=== Task item ===
Except for images, print the whole listing verbatim.

=== Given data ===
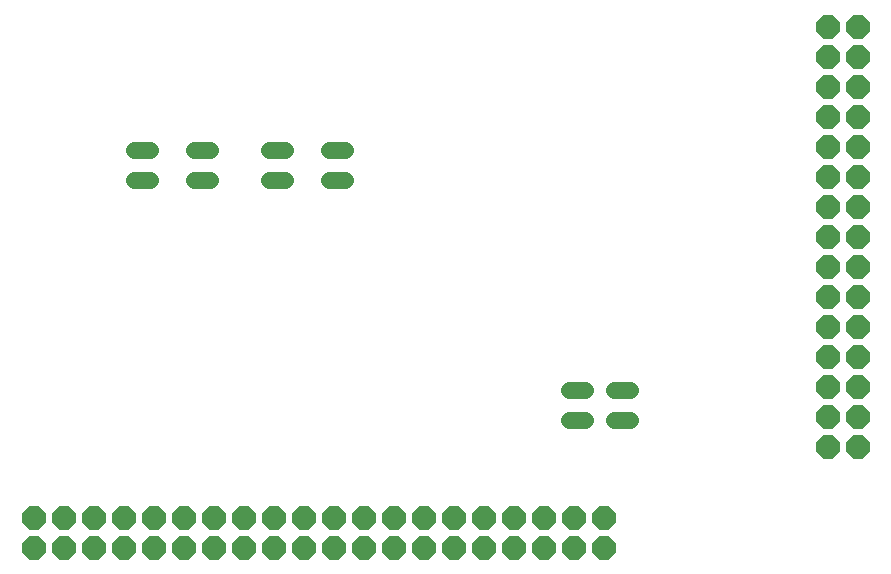
<source format=gbr>
G04 EAGLE Gerber RS-274X export*
G75*
%MOMM*%
%FSLAX34Y34*%
%LPD*%
%INSoldermask Bottom*%
%IPPOS*%
%AMOC8*
5,1,8,0,0,1.08239X$1,22.5*%
G01*
%ADD10P,2.171924X8X22.500000*%
%ADD11P,2.171924X8X292.500000*%
%ADD12C,1.473200*%


D10*
X99060Y56896D03*
X99060Y82296D03*
X124460Y56896D03*
X124460Y82296D03*
X149860Y56896D03*
X149860Y82296D03*
X175260Y56896D03*
X175260Y82296D03*
X200660Y56896D03*
X200660Y82296D03*
X226060Y56896D03*
X226060Y82296D03*
X251460Y56896D03*
X251460Y82296D03*
X276860Y56896D03*
X276860Y82296D03*
X302260Y56896D03*
X302260Y82296D03*
X327660Y56896D03*
X327660Y82296D03*
X353060Y56896D03*
X353060Y82296D03*
X378460Y56896D03*
X378460Y82296D03*
X403860Y56896D03*
X403860Y82296D03*
X429260Y56896D03*
X429260Y82296D03*
X454660Y56896D03*
X454660Y82296D03*
X480060Y56896D03*
X480060Y82296D03*
X505460Y56896D03*
X505460Y82296D03*
X530860Y56896D03*
X530860Y82296D03*
X556260Y56896D03*
X556260Y82296D03*
X581660Y56896D03*
X581660Y82296D03*
D11*
X770890Y497840D03*
X796290Y497840D03*
X770890Y472440D03*
X796290Y472440D03*
X770890Y447040D03*
X796290Y447040D03*
X770890Y421640D03*
X796290Y421640D03*
X770890Y396240D03*
X796290Y396240D03*
X770890Y370840D03*
X796290Y370840D03*
X770890Y345440D03*
X796290Y345440D03*
X770890Y320040D03*
X796290Y320040D03*
X770890Y294640D03*
X796290Y294640D03*
X770890Y269240D03*
X796290Y269240D03*
X770890Y243840D03*
X796290Y243840D03*
X770890Y218440D03*
X796290Y218440D03*
X770890Y193040D03*
X796290Y193040D03*
X770890Y167640D03*
X796290Y167640D03*
X770890Y142240D03*
X796290Y142240D03*
D12*
X565658Y190500D02*
X551942Y190500D01*
X551942Y165100D02*
X565658Y165100D01*
X590042Y190500D02*
X603758Y190500D01*
X603758Y165100D02*
X590042Y165100D01*
X362458Y393700D02*
X348742Y393700D01*
X348742Y368300D02*
X362458Y368300D01*
X248158Y393700D02*
X234442Y393700D01*
X234442Y368300D02*
X248158Y368300D01*
X197358Y393700D02*
X183642Y393700D01*
X183642Y368300D02*
X197358Y368300D01*
X297942Y393700D02*
X311658Y393700D01*
X311658Y368300D02*
X297942Y368300D01*
M02*

</source>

=== Solution to this exercise ===
<source format=gbr>
G04 EAGLE Gerber RS-274X export*
G75*
%MOMM*%
%FSLAX34Y34*%
%LPD*%
%INSoldermask Bottom*%
%IPPOS*%
%AMOC8*
5,1,8,0,0,1.08239X$1,22.5*%
G01*
%ADD10P,2.171924X8X22.500000*%
%ADD11P,2.171924X8X292.500000*%
%ADD12C,1.473200*%


D10*
X99060Y56896D03*
X99060Y82296D03*
X124460Y56896D03*
X124460Y82296D03*
X149860Y56896D03*
X149860Y82296D03*
X175260Y56896D03*
X175260Y82296D03*
X200660Y56896D03*
X200660Y82296D03*
X226060Y56896D03*
X226060Y82296D03*
X251460Y56896D03*
X251460Y82296D03*
X276860Y56896D03*
X276860Y82296D03*
X302260Y56896D03*
X302260Y82296D03*
X327660Y56896D03*
X327660Y82296D03*
X353060Y56896D03*
X353060Y82296D03*
X378460Y56896D03*
X378460Y82296D03*
X403860Y56896D03*
X403860Y82296D03*
X429260Y56896D03*
X429260Y82296D03*
X454660Y56896D03*
X454660Y82296D03*
X480060Y56896D03*
X480060Y82296D03*
X505460Y56896D03*
X505460Y82296D03*
X530860Y56896D03*
X530860Y82296D03*
X556260Y56896D03*
X556260Y82296D03*
X581660Y56896D03*
X581660Y82296D03*
D11*
X770890Y497840D03*
X796290Y497840D03*
X770890Y472440D03*
X796290Y472440D03*
X770890Y447040D03*
X796290Y447040D03*
X770890Y421640D03*
X796290Y421640D03*
X770890Y396240D03*
X796290Y396240D03*
X770890Y370840D03*
X796290Y370840D03*
X770890Y345440D03*
X796290Y345440D03*
X770890Y320040D03*
X796290Y320040D03*
X770890Y294640D03*
X796290Y294640D03*
X770890Y269240D03*
X796290Y269240D03*
X770890Y243840D03*
X796290Y243840D03*
X770890Y218440D03*
X796290Y218440D03*
X770890Y193040D03*
X796290Y193040D03*
X770890Y167640D03*
X796290Y167640D03*
X770890Y142240D03*
X796290Y142240D03*
D12*
X565658Y190500D02*
X551942Y190500D01*
X551942Y165100D02*
X565658Y165100D01*
X590042Y190500D02*
X603758Y190500D01*
X603758Y165100D02*
X590042Y165100D01*
X362458Y393700D02*
X348742Y393700D01*
X348742Y368300D02*
X362458Y368300D01*
X248158Y393700D02*
X234442Y393700D01*
X234442Y368300D02*
X248158Y368300D01*
X197358Y393700D02*
X183642Y393700D01*
X183642Y368300D02*
X197358Y368300D01*
X297942Y393700D02*
X311658Y393700D01*
X311658Y368300D02*
X297942Y368300D01*
M02*

</source>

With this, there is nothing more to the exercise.